Dataset records
--*--
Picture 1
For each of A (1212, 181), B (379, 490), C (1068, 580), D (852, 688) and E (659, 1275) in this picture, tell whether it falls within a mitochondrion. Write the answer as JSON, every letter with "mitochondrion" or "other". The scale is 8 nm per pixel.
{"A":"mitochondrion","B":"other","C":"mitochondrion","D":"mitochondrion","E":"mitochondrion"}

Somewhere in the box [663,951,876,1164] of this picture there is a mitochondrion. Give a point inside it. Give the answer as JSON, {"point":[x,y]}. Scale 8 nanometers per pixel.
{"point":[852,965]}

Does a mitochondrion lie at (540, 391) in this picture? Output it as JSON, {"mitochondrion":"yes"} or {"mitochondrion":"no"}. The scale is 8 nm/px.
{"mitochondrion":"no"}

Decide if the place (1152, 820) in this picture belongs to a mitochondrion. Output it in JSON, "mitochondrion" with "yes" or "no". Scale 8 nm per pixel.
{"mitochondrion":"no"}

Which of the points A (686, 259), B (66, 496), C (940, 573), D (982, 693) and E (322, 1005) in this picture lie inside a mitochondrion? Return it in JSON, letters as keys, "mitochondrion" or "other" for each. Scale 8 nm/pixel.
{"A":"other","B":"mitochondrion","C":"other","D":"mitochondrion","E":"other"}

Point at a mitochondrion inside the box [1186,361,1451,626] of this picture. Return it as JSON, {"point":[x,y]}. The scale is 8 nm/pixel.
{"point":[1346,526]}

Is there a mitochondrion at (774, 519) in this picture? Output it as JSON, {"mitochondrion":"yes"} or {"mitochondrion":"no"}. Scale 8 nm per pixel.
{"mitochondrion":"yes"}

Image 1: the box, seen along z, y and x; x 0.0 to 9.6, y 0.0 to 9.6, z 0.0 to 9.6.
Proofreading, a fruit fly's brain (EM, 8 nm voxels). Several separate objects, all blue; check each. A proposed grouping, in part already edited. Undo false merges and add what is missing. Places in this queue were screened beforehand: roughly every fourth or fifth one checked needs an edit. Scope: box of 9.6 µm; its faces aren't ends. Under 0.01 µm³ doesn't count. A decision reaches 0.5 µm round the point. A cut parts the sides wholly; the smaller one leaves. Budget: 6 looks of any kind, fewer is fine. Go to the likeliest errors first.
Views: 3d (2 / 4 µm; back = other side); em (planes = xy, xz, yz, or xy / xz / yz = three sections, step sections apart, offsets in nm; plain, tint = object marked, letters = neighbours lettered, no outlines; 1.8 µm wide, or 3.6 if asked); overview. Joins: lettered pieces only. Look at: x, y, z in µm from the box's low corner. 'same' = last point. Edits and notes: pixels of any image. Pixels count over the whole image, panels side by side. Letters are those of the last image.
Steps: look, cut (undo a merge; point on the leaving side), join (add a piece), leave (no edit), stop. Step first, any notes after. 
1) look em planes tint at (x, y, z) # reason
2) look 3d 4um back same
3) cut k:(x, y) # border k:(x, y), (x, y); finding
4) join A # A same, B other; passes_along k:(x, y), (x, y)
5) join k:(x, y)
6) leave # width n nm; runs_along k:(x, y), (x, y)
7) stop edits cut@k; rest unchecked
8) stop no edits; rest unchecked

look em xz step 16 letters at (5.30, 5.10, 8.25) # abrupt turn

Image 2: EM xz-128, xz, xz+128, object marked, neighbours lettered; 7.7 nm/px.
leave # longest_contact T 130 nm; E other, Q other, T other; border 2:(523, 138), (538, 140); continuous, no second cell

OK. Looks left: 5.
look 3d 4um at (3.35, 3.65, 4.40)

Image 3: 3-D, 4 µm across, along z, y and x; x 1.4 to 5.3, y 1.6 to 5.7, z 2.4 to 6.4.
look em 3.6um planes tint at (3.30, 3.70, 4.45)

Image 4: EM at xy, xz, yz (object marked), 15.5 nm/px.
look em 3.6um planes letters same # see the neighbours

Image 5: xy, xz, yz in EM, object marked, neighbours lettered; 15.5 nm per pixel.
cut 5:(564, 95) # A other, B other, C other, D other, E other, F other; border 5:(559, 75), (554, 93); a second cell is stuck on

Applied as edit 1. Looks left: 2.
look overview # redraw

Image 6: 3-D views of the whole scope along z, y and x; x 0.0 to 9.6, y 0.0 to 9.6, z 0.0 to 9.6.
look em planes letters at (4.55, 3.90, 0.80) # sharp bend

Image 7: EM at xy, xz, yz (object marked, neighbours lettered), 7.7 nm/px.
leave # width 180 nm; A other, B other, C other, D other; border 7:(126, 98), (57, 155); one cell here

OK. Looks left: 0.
--*--
WHAT YOU SHOULD DO:
In the records above, find each line with the word "back" and copy it.

RESPONSE:
Views: 3d (2 / 4 µm; back = other side); em (planes = xy, xz, yz, or xy / xz / yz = three sections, step sections apart, offsets in nm; plain, tint = object marked, letters = neighbours lettered, no outlines; 1.8 µm wide, or 3.6 if asked); overview. Joins: lettered pieces only. Look at: x, y, z in µm from the box's low corner. 'same' = last point. Edits and notes: pixels of any image. Pixels count over the whole image, panels side by side. Letters are those of the last image.
2) look 3d 4um back same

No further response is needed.